--- INFORMATION GIVEN Enclosed Below ---

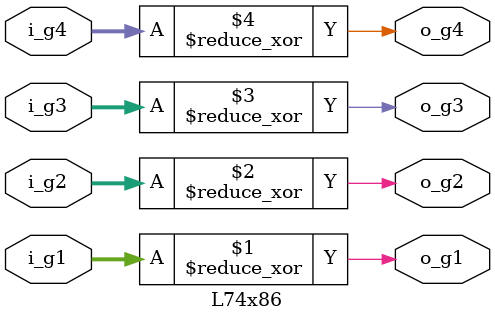
<source format=sv>
module L74x86
  (
    // Gate 1
    input [1:0] i_g1,
    output o_g1,

    // Gate 2
    input [1:0] i_g2,
    output o_g2,
    
    // Gate 3
    input [1:0] i_g3,
    output o_g3,
    
    // Gate 4
    input [1:0] i_g4,
    output o_g4
  );

  assign o_g1 = ^i_g1;
  assign o_g2 = ^i_g2;
  assign o_g3 = ^i_g3;
  assign o_g4 = ^i_g4;

endmodule

</source>
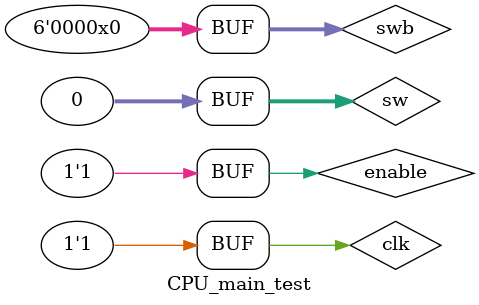
<source format=v>
`timescale 1ns/1ps
module CPU_main_test;
    reg clk = 1;
    reg [32:1] sw;
    reg [6:1] swb;

    wire [32:1] led;
    wire [2:0] which;
    wire [7:0] seg;
    wire enable = 1;

    CPU_Main CPU_Main(.clk(clk), .sw(sw), .swb(swb),
                .led(led), .which(which), .seg(seg), .enable(enable));
    initial begin
        sw <= 0;
        swb <= 0;
        
        swb[1] <= 1;
        #10
        swb[1] <= 0;

        #100

        swb[6] <= 1;
        #10
        swb[6] <= 0;
        #10
        swb[6] <= 1;
        #10
        swb[6] <= 0;
#10
        swb[6] <= 1;
        #10
        swb[6] <= 0;
#10
        swb[6] <= 1;
        #10
        swb[6] <= 0;
#10
        swb[6] <= 1;
        #10
        swb[6] <= 0;
#10
        swb[6] <= 1;
        #10
        swb[6] <= 0;
#10
        swb[6] <= 1;
        #10
        swb[6] <= 0;

    end

    always @(*) begin
        #5 swb[2] <= ~swb[2];
    end
    
endmodule
</source>
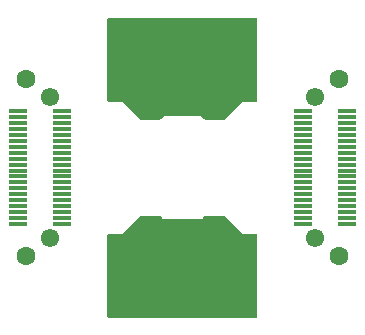
<source format=gbr>
G04 #@! TF.GenerationSoftware,KiCad,Pcbnew,7.0.10*
G04 #@! TF.CreationDate,2024-07-14T22:48:30-04:00*
G04 #@! TF.ProjectId,ARS_Igloo-v2,4152535f-4967-46c6-9f6f-2d76322e6b69,rev?*
G04 #@! TF.SameCoordinates,Original*
G04 #@! TF.FileFunction,Soldermask,Bot*
G04 #@! TF.FilePolarity,Negative*
%FSLAX46Y46*%
G04 Gerber Fmt 4.6, Leading zero omitted, Abs format (unit mm)*
G04 Created by KiCad (PCBNEW 7.0.10) date 2024-07-14 22:48:30*
%MOMM*%
%LPD*%
G01*
G04 APERTURE LIST*
G04 Aperture macros list*
%AMRoundRect*
0 Rectangle with rounded corners*
0 $1 Rounding radius*
0 $2 $3 $4 $5 $6 $7 $8 $9 X,Y pos of 4 corners*
0 Add a 4 corners polygon primitive as box body*
4,1,4,$2,$3,$4,$5,$6,$7,$8,$9,$2,$3,0*
0 Add four circle primitives for the rounded corners*
1,1,$1+$1,$2,$3*
1,1,$1+$1,$4,$5*
1,1,$1+$1,$6,$7*
1,1,$1+$1,$8,$9*
0 Add four rect primitives between the rounded corners*
20,1,$1+$1,$2,$3,$4,$5,0*
20,1,$1+$1,$4,$5,$6,$7,0*
20,1,$1+$1,$6,$7,$8,$9,0*
20,1,$1+$1,$8,$9,$2,$3,0*%
G04 Aperture macros list end*
%ADD10C,3.900000*%
%ADD11C,7.000000*%
%ADD12C,1.550000*%
%ADD13RoundRect,0.050000X0.750000X0.150000X-0.750000X0.150000X-0.750000X-0.150000X0.750000X-0.150000X0*%
%ADD14C,1.600000*%
%ADD15RoundRect,0.050000X-0.750000X-0.150000X0.750000X-0.150000X0.750000X0.150000X-0.750000X0.150000X0*%
G04 APERTURE END LIST*
D10*
X0Y8890000D03*
D11*
X0Y8890000D03*
D10*
X0Y-8890000D03*
D11*
X0Y-8890000D03*
D12*
X-11215000Y6000000D03*
X-11215000Y-6000000D03*
D13*
X-13915000Y-4750000D03*
X-10215000Y-4750000D03*
X-13915000Y-4250000D03*
X-10215000Y-4250000D03*
X-13915000Y-3750000D03*
X-10215000Y-3750000D03*
X-13915000Y-3250000D03*
X-10215000Y-3250000D03*
X-13915000Y-2750000D03*
X-10215000Y-2750000D03*
X-13915000Y-2250000D03*
X-10215000Y-2250000D03*
X-13915000Y-1750000D03*
X-10215000Y-1750000D03*
X-13915000Y-1250000D03*
X-10215000Y-1250000D03*
X-13915000Y-750000D03*
X-10215000Y-750000D03*
X-13915000Y-250000D03*
X-10215000Y-250000D03*
X-13915000Y250000D03*
X-10215000Y250000D03*
X-13915000Y750000D03*
X-10215000Y750000D03*
X-13915000Y1250000D03*
X-10215000Y1250000D03*
X-13915000Y1750000D03*
X-10215000Y1750000D03*
X-13915000Y2250000D03*
X-10215000Y2250000D03*
X-13915000Y2750000D03*
X-10215000Y2750000D03*
X-13915000Y3250000D03*
X-10215000Y3250000D03*
X-13915000Y3750000D03*
X-10215000Y3750000D03*
X-13915000Y4250000D03*
X-10215000Y4250000D03*
X-13915000Y4750000D03*
X-10215000Y4750000D03*
D14*
X-13215000Y7475000D03*
X-13215000Y-7475000D03*
D12*
X11215000Y-6000000D03*
X11215000Y6000000D03*
D15*
X13915000Y4750000D03*
X10215000Y4750000D03*
X13915000Y4250000D03*
X10215000Y4250000D03*
X13915000Y3750000D03*
X10215000Y3750000D03*
X13915000Y3250000D03*
X10215000Y3250000D03*
X13915000Y2750000D03*
X10215000Y2750000D03*
X13915000Y2250000D03*
X10215000Y2250000D03*
X13915000Y1750000D03*
X10215000Y1750000D03*
X13915000Y1250000D03*
X10215000Y1250000D03*
X13915000Y750000D03*
X10215000Y750000D03*
X13915000Y250000D03*
X10215000Y250000D03*
X13915000Y-250000D03*
X10215000Y-250000D03*
X13915000Y-750000D03*
X10215000Y-750000D03*
X13915000Y-1250000D03*
X10215000Y-1250000D03*
X13915000Y-1750000D03*
X10215000Y-1750000D03*
X13915000Y-2250000D03*
X10215000Y-2250000D03*
X13915000Y-2750000D03*
X10215000Y-2750000D03*
X13915000Y-3250000D03*
X10215000Y-3250000D03*
X13915000Y-3750000D03*
X10215000Y-3750000D03*
X13915000Y-4250000D03*
X10215000Y-4250000D03*
X13915000Y-4750000D03*
X10215000Y-4750000D03*
D14*
X13215000Y-7475000D03*
X13215000Y7475000D03*
G36*
X-1878155Y-4083685D02*
G01*
X-1842256Y-4121333D01*
X-1841889Y-4121052D01*
X-1839267Y-4124467D01*
X-1837807Y-4126000D01*
X-1836940Y-4127501D01*
X-1756210Y-4232709D01*
X-1756209Y-4232710D01*
X-1651001Y-4313440D01*
X-1650998Y-4313442D01*
X-1528483Y-4364188D01*
X-1528479Y-4364189D01*
X-1397007Y-4381499D01*
X-1396993Y-4381500D01*
X1396993Y-4381500D01*
X1397007Y-4381499D01*
X1528479Y-4364189D01*
X1528483Y-4364188D01*
X1650998Y-4313442D01*
X1651001Y-4313440D01*
X1756209Y-4232710D01*
X1756210Y-4232709D01*
X1836940Y-4127501D01*
X1837807Y-4126000D01*
X1838869Y-4124986D01*
X1841889Y-4121052D01*
X1842502Y-4121522D01*
X1888374Y-4077784D01*
X1945194Y-4064000D01*
X3504638Y-4064000D01*
X3571677Y-4083685D01*
X3592319Y-4100319D01*
X5080000Y-5588000D01*
X6226000Y-5588000D01*
X6293039Y-5607685D01*
X6338794Y-5660489D01*
X6350000Y-5712000D01*
X6350000Y-12576000D01*
X6330315Y-12643039D01*
X6277511Y-12688794D01*
X6226000Y-12700000D01*
X-6226000Y-12700000D01*
X-6293039Y-12680315D01*
X-6338794Y-12627511D01*
X-6350000Y-12576000D01*
X-6350000Y-5712000D01*
X-6330315Y-5644961D01*
X-6277511Y-5599206D01*
X-6226000Y-5588000D01*
X-5080000Y-5588000D01*
X-3592319Y-4100319D01*
X-3530996Y-4066834D01*
X-3504638Y-4064000D01*
X-1945194Y-4064000D01*
X-1878155Y-4083685D01*
G37*
G36*
X6293039Y12680315D02*
G01*
X6338794Y12627511D01*
X6350000Y12576000D01*
X6350000Y5712000D01*
X6330315Y5644961D01*
X6277511Y5599206D01*
X6226000Y5588000D01*
X5080001Y5588000D01*
X5079999Y5587999D01*
X3592319Y4100319D01*
X3530996Y4066834D01*
X3504638Y4064000D01*
X1945194Y4064000D01*
X1878155Y4083685D01*
X1842256Y4121333D01*
X1841889Y4121052D01*
X1839267Y4124467D01*
X1837807Y4126000D01*
X1836940Y4127501D01*
X1756210Y4232709D01*
X1756209Y4232710D01*
X1651001Y4313440D01*
X1650998Y4313442D01*
X1528483Y4364188D01*
X1528479Y4364189D01*
X1397007Y4381499D01*
X1396993Y4381500D01*
X-1396993Y4381500D01*
X-1397007Y4381499D01*
X-1528479Y4364189D01*
X-1528483Y4364188D01*
X-1650998Y4313442D01*
X-1651001Y4313440D01*
X-1756209Y4232710D01*
X-1756210Y4232709D01*
X-1836940Y4127501D01*
X-1837807Y4126000D01*
X-1838869Y4124986D01*
X-1841889Y4121052D01*
X-1842502Y4121522D01*
X-1888374Y4077784D01*
X-1945194Y4064000D01*
X-3504638Y4064000D01*
X-3571677Y4083685D01*
X-3592319Y4100319D01*
X-5079999Y5587999D01*
X-5080001Y5588000D01*
X-6226000Y5588000D01*
X-6293039Y5607685D01*
X-6338794Y5660489D01*
X-6350000Y5712000D01*
X-6350000Y12576000D01*
X-6330315Y12643039D01*
X-6277511Y12688794D01*
X-6226000Y12700000D01*
X6226000Y12700000D01*
X6293039Y12680315D01*
G37*
M02*

</source>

--- End of Enclosed INFORMATION GIVEN ---

**TASK PROMPT:** Please copy out each line in the entries that mentions the string "assign".

**EXPECTED ANSWER:**
  assign o_g1 = ^i_g1;
  assign o_g2 = ^i_g2;
  assign o_g3 = ^i_g3;
  assign o_g4 = ^i_g4;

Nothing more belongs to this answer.